GIVEN EXERCISE 1: For the thread on Quilt and Pachyderm below, state whether each of the statements (a) through (c) agrees with it: (a) Quilt has already implemented multi-part uploads; (b) on S3, files up to 5TB can be treated as a single object; (c) Quilt is described as focused on on-prem and compute. Answer each with yes or no, followed by the deciding words of the thread, quoted exactly.

SELECTED PASSAGE:
○ ○ ○ ○ ○

Gigabytes should be no problem. We have yet to implement multi-part uploads though, so if your network gets interrupted you will need to re-upload the package from scratch. By design when the upload is in progress your client is talking directly to scalable blob storage. If you run into any issues, please email me: aneesh at quiltdata dot io. We also want to add server-side filtering for giant packages (where `quilt install` doesn't make sense). I can add you to our Slack channel if you'd like to discuss further.

I don't think you have had to break files up yourself for a long time on S3. You can treat files up to 5TB as a single object. I think you have to do a multipart upload but that's probably not a bad idea anyway.

Ah, right. I'm remembering from when I was trying to use git-annex to version the data, which was a problem for multiple reasons, including that their S3 driver didn't use multipart uploads.

This makes me think of http://www.pachyderm.io/. Although Quilt seems to be more like github for data, whereas Pachyderm is more like git for data.

Pachyderm was the first thing I thought of. In fact there should be opportunities for collaboration here.

Pachyderm looks brilliant for high-scalability parallel data processing, and the versioned data part is a way to not just maintain the history of the data, but also avoid reprocessing of data that hasn't changed since the previous run.

Hi, I'm one of the creators of Pachyderm. We've been talking with the Quilt founders about various ways to work together and think there are some really exciting opportunities!

We really like pachyderm and know the founders. Quilt is zero-config focused on storage and versioning, pachyderm is more focused on on-prem and compute (as a Hadoop replacement).

It looks like a plain html page but requires JS to view anything except: "Please enable JavaScript to use this site." What a wonderful time to live in.

○ ○ ○ ○ ○

RECORDS FOR PROCESSING:
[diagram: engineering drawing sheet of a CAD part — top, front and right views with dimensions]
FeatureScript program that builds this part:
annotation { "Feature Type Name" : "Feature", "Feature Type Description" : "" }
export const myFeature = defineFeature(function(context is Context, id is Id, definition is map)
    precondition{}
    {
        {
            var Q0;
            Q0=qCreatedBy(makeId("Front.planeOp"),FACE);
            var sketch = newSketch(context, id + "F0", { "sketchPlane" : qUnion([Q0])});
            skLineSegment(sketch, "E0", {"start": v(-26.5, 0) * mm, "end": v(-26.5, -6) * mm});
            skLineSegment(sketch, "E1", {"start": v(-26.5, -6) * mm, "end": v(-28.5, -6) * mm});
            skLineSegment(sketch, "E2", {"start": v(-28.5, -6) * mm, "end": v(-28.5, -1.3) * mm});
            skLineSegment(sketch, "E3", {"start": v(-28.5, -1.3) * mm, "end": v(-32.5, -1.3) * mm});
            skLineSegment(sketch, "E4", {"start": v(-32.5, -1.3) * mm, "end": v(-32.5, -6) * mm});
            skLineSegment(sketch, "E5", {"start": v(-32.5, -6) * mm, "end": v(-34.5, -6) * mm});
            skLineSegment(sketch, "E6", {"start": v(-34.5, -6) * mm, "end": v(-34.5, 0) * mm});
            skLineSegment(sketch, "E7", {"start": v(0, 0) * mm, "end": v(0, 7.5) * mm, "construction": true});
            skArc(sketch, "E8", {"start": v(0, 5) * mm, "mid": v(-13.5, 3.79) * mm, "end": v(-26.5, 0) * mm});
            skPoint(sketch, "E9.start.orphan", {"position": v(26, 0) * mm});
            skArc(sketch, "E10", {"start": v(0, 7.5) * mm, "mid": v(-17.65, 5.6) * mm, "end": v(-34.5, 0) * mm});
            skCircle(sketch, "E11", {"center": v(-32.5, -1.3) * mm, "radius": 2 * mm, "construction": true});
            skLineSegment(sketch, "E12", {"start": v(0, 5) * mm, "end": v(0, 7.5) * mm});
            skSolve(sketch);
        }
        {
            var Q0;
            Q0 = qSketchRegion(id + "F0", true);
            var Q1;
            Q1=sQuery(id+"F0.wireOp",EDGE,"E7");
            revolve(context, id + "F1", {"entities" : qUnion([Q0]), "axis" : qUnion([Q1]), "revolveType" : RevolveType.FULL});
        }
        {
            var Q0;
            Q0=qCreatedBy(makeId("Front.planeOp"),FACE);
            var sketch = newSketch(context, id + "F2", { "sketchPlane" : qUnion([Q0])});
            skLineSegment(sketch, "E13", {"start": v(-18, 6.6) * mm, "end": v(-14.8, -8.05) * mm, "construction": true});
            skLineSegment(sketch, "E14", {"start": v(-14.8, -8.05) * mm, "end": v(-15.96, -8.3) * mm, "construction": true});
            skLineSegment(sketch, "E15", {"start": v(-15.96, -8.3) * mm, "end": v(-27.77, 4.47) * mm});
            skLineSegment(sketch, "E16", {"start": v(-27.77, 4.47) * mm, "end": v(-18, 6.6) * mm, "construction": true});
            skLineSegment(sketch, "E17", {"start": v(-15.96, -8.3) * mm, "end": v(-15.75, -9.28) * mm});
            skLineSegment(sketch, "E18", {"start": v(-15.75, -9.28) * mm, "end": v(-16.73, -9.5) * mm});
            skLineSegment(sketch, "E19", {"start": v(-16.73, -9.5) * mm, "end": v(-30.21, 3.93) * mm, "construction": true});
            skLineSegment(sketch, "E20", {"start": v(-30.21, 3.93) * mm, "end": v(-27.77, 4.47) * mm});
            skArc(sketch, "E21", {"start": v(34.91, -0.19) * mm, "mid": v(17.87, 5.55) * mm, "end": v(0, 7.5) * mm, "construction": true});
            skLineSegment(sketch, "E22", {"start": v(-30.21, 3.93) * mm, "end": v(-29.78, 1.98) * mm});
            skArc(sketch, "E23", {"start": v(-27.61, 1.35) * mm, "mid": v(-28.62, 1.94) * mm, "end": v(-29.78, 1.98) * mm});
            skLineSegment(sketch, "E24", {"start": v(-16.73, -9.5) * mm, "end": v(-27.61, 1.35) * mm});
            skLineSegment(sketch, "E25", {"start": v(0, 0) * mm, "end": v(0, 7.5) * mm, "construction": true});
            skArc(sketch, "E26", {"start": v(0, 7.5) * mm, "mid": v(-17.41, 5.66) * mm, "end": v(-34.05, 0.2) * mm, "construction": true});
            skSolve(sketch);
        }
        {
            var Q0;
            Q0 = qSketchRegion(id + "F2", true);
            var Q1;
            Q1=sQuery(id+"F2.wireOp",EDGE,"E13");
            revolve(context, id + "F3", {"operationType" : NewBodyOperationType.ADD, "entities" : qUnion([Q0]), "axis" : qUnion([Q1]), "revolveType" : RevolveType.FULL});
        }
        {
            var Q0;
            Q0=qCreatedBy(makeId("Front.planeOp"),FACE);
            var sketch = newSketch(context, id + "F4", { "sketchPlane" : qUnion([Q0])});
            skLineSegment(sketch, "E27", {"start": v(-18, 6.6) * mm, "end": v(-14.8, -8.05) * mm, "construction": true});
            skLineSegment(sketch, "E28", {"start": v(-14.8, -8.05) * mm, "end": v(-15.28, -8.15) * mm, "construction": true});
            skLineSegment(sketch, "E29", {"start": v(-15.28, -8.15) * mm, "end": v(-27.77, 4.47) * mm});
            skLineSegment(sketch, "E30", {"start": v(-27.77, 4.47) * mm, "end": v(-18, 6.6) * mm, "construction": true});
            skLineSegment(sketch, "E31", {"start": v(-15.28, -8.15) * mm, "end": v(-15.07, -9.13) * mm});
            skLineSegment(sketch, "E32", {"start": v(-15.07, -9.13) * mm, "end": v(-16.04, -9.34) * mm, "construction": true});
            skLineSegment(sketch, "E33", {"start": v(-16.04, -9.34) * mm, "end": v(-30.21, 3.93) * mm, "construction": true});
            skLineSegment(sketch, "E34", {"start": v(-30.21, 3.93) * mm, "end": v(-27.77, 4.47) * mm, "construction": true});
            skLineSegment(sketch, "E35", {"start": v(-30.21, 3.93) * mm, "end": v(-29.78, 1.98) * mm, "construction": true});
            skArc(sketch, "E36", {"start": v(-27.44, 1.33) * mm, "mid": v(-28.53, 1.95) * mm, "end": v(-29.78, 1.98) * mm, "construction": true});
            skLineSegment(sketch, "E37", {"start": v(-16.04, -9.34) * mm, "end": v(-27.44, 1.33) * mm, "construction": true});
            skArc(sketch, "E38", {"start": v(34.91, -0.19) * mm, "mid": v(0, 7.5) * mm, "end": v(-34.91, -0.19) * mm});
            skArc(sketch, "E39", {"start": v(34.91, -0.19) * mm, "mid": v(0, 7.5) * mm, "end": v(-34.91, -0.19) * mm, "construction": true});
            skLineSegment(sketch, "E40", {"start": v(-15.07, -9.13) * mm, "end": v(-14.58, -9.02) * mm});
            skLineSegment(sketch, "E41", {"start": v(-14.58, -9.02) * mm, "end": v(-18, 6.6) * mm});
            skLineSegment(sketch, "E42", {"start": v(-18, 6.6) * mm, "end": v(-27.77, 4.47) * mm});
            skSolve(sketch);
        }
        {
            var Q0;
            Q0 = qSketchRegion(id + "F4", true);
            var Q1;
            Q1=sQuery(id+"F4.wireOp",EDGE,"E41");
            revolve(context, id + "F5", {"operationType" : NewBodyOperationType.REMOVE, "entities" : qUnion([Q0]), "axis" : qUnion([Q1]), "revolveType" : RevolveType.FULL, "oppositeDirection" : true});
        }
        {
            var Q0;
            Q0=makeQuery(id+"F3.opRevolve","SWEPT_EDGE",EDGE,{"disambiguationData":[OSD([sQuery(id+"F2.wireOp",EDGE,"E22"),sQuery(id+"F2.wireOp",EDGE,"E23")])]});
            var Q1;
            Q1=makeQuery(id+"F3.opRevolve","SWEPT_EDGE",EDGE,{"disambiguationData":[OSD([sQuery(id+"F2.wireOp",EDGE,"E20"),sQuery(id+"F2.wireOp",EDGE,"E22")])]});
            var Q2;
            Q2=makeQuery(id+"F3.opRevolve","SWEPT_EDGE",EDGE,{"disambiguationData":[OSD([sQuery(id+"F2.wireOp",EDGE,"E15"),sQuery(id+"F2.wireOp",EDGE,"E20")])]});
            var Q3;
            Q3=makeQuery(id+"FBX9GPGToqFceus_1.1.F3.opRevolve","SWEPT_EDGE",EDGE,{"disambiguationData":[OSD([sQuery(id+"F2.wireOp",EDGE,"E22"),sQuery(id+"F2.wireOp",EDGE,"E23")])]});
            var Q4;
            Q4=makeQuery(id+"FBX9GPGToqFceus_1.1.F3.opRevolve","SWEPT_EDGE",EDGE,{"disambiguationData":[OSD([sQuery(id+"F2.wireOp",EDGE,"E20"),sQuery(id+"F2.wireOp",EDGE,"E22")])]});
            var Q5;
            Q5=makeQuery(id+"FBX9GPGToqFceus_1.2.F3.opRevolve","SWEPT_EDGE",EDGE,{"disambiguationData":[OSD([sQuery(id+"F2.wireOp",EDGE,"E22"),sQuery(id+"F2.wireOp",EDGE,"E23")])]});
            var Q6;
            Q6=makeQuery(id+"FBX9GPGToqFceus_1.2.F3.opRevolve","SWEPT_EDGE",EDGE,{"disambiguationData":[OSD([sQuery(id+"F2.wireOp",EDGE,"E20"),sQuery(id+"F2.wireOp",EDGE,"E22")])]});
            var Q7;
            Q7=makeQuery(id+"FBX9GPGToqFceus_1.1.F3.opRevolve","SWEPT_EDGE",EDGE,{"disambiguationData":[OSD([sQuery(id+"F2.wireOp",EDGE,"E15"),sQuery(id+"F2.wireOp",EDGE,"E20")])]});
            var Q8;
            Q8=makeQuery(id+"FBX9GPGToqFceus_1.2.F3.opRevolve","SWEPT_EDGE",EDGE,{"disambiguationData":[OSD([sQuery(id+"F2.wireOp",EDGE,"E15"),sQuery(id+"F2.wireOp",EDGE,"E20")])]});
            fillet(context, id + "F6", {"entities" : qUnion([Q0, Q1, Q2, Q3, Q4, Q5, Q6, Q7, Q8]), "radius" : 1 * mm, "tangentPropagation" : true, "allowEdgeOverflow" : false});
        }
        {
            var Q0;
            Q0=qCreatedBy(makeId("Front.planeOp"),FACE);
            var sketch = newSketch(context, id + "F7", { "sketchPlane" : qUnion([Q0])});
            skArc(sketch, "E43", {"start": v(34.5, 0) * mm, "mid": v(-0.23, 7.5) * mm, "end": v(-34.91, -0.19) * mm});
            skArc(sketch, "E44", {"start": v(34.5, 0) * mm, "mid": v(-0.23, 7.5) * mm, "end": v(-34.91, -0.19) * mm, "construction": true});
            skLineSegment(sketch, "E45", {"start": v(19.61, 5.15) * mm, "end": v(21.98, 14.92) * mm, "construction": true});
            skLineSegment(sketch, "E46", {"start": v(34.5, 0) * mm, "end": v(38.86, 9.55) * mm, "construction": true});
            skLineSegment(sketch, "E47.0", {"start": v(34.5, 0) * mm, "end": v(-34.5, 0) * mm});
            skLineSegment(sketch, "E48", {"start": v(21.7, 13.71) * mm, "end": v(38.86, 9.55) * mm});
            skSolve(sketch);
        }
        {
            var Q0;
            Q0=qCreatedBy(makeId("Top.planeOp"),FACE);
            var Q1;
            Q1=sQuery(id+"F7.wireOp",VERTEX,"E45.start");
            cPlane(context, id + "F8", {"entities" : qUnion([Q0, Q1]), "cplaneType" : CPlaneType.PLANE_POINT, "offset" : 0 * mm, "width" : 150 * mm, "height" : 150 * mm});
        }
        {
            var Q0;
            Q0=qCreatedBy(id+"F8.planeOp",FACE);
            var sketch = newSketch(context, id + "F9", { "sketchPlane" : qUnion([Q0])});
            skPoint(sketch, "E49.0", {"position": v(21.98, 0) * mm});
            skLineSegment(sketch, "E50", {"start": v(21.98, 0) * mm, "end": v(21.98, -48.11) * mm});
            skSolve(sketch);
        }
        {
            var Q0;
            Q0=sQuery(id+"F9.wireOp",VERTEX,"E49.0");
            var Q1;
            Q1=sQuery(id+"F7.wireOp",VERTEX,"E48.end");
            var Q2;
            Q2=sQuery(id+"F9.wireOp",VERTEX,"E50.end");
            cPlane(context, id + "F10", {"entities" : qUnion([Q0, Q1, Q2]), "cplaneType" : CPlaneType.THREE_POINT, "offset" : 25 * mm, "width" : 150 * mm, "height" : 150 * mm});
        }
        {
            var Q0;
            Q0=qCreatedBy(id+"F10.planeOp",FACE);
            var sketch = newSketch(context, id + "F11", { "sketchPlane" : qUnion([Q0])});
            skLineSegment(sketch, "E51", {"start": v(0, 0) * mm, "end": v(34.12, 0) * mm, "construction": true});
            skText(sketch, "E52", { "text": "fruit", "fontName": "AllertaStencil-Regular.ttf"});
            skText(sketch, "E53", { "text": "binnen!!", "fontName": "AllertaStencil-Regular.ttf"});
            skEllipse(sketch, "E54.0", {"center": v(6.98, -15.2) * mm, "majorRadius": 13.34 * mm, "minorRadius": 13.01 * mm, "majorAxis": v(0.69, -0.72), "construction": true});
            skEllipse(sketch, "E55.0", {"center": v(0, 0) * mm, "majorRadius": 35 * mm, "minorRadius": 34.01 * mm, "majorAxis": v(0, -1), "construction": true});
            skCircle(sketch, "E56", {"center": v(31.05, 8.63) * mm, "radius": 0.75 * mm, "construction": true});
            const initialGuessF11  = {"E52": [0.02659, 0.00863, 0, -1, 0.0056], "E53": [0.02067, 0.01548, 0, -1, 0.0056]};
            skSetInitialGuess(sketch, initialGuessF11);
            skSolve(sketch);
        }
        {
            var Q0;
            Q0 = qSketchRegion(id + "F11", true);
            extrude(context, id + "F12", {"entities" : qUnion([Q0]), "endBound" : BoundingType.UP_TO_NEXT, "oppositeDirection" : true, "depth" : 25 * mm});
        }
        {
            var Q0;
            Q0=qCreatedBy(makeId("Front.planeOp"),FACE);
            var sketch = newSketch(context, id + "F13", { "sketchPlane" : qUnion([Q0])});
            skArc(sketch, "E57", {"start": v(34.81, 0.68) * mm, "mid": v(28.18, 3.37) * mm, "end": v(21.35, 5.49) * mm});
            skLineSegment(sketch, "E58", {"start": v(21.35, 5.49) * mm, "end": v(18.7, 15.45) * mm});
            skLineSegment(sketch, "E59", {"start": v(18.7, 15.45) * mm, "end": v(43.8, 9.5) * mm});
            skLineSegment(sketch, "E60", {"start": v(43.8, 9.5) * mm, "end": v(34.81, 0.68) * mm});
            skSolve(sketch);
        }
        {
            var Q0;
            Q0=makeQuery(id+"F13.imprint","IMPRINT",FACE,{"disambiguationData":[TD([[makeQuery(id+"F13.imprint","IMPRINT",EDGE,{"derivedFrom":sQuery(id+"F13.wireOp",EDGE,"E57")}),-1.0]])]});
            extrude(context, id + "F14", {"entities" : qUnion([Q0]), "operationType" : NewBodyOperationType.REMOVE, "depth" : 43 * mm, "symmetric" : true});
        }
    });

○ ○ ○ ○ ○

GIVEN EXERCISE 2: Render the lines of the records as a numbered list, from the first line of the records through the line holding "v(-13.5, 3.79) *", inclusive, and omit any blank lines.

WRITTEN RESPONSE 1:
(a) No: "We have yet to implement multi-part uploads though"
(b) Yes: "You can treat files up to 5TB as a single object."
(c) No: "Quilt is zero-config focused on storage and versioning, pachyderm is more focused on on-prem and compute"

WRITTEN RESPONSE 2:
1. [diagram: engineering drawing sheet of a CAD part — top, front and right views with dimensions]
2. FeatureScript program that builds this part:
3. annotation { "Feature Type Name" : "Feature", "Feature Type Description" : "" }
4. export const myFeature = defineFeature(function(context is Context, id is Id, definition is map)
5.     precondition{}
6.     {
7.         {
8.             var Q0;
9.             Q0=qCreatedBy(makeId("Front.planeOp"),FACE);
10.             var sketch = newSketch(context, id + "F0", { "sketchPlane" : qUnion([Q0])});
11.             skLineSegment(sketch, "E0", {"start": v(-26.5, 0) * mm, "end": v(-26.5, -6) * mm});
12.             skLineSegment(sketch, "E1", {"start": v(-26.5, -6) * mm, "end": v(-28.5, -6) * mm});
13.             skLineSegment(sketch, "E2", {"start": v(-28.5, -6) * mm, "end": v(-28.5, -1.3) * mm});
14.             skLineSegment(sketch, "E3", {"start": v(-28.5, -1.3) * mm, "end": v(-32.5, -1.3) * mm});
15.             skLineSegment(sketch, "E4", {"start": v(-32.5, -1.3) * mm, "end": v(-32.5, -6) * mm});
16.             skLineSegment(sketch, "E5", {"start": v(-32.5, -6) * mm, "end": v(-34.5, -6) * mm});
17.             skLineSegment(sketch, "E6", {"start": v(-34.5, -6) * mm, "end": v(-34.5, 0) * mm});
18.             skLineSegment(sketch, "E7", {"start": v(0, 0) * mm, "end": v(0, 7.5) * mm, "construction": true});
19.             skArc(sketch, "E8", {"start": v(0, 5) * mm, "mid": v(-13.5, 3.79) * mm, "end": v(-26.5, 0) * mm});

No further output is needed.